4. Business finance options
If your business requires additional financing, various options are available depending on the type of business and the time frame required. Financing options include short-term business loans, long-term business loans, bank loans, invoice finance, business grants, crowdfunding, business credit cards and venture capital. Try to be aware of which options are most applicable to you.There are two main types of business financing methods with their own advantages and disadvantages. These two methods are:
- Equity financing: In this, an investor gives money to the business. The investor then automatically becomes a stakeholder of the business and may play a part in its operations.

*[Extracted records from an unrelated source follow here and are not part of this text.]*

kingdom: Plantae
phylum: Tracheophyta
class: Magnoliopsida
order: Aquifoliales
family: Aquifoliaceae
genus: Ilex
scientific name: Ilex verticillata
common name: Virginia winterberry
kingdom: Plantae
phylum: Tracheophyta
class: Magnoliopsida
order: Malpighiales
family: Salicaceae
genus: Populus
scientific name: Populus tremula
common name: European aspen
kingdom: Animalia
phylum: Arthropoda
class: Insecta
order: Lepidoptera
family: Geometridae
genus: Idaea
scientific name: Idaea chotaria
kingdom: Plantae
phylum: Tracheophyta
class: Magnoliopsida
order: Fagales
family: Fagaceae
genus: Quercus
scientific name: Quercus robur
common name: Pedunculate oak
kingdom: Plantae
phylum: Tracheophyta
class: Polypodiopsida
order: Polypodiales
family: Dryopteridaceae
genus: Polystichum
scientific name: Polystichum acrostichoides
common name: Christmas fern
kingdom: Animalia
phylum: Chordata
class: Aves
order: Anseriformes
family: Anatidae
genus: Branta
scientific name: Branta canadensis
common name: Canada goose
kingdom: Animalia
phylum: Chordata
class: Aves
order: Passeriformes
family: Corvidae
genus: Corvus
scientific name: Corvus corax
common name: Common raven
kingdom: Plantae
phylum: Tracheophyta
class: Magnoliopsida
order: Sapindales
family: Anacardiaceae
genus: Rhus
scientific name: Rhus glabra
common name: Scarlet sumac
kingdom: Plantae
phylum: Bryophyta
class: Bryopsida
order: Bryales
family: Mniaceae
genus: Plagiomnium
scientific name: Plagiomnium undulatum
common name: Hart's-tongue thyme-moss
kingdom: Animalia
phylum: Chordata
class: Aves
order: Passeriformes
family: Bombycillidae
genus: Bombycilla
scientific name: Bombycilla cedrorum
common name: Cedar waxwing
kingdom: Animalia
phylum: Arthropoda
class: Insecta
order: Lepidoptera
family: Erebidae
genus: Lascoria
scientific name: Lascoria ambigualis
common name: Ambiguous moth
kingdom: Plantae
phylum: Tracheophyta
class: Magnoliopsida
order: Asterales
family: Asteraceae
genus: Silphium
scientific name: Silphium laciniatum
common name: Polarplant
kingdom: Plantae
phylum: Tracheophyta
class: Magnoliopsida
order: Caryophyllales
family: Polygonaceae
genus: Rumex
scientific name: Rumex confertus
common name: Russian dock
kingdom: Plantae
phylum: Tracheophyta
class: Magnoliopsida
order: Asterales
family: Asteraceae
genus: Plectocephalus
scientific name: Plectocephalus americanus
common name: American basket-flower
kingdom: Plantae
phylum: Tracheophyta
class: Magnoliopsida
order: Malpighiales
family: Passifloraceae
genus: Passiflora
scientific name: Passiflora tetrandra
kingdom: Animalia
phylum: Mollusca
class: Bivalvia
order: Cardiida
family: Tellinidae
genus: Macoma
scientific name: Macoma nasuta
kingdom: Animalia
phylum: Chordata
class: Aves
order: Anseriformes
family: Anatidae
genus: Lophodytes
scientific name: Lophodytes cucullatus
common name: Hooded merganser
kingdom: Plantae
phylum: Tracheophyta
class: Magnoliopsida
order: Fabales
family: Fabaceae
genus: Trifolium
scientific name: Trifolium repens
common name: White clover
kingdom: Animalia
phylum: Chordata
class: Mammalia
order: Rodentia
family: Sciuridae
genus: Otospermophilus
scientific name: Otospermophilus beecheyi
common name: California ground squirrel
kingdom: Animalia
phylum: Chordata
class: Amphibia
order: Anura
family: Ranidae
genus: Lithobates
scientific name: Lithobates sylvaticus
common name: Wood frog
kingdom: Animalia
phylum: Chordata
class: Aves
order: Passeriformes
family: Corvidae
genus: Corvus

- Debt financing: Here, the lender doesn’t become the owner of the business. The lender, usually a bank, instead charges interest on the borrowed money.
5. Debt options
When it comes to finances for business, you might want to consider taking out a loan to build or support your ideal business. If so, remember that debts require payment and interest. By developing a full financial statement, you can assess whether or not a debt is necessary and payable. If you can explain a debt in this way, you may call it a ‘strategic’ debt. Taking on debts carelessly, especially unnecessary debts that you cannot explain through your books, can affect the fortunes of your business.Related: 10 essential finance manager skills
Ways to maintain a healthy debt balance
Here are some of the ways you can maintain a healthy debt balance:
- Save emergency funds: Plan ahead by keeping some savings in an appropriate business account that you can use when unforeseen situations arise.
- Spend on what’s necessary: Taking on debts requires you to be frugal. Each transaction related to your business, and potentially your personal life, requires scrutiny to ensure it’s absolutely necessary.
- Try refinancing: If you’re paying back a loan at a higher rate than the current market rate, you might want to think about refinancing it with a loan that has a more conservative repayment interest. Pay off any personal guarantee debts before doing this to protect your assets.
- Make good deals with suppliers: Never be afraid to negotiate a better deal for yourself or get a discount with your suppliers whenever you purchase in bulk. You can even join other businesses to afford bulk purchases.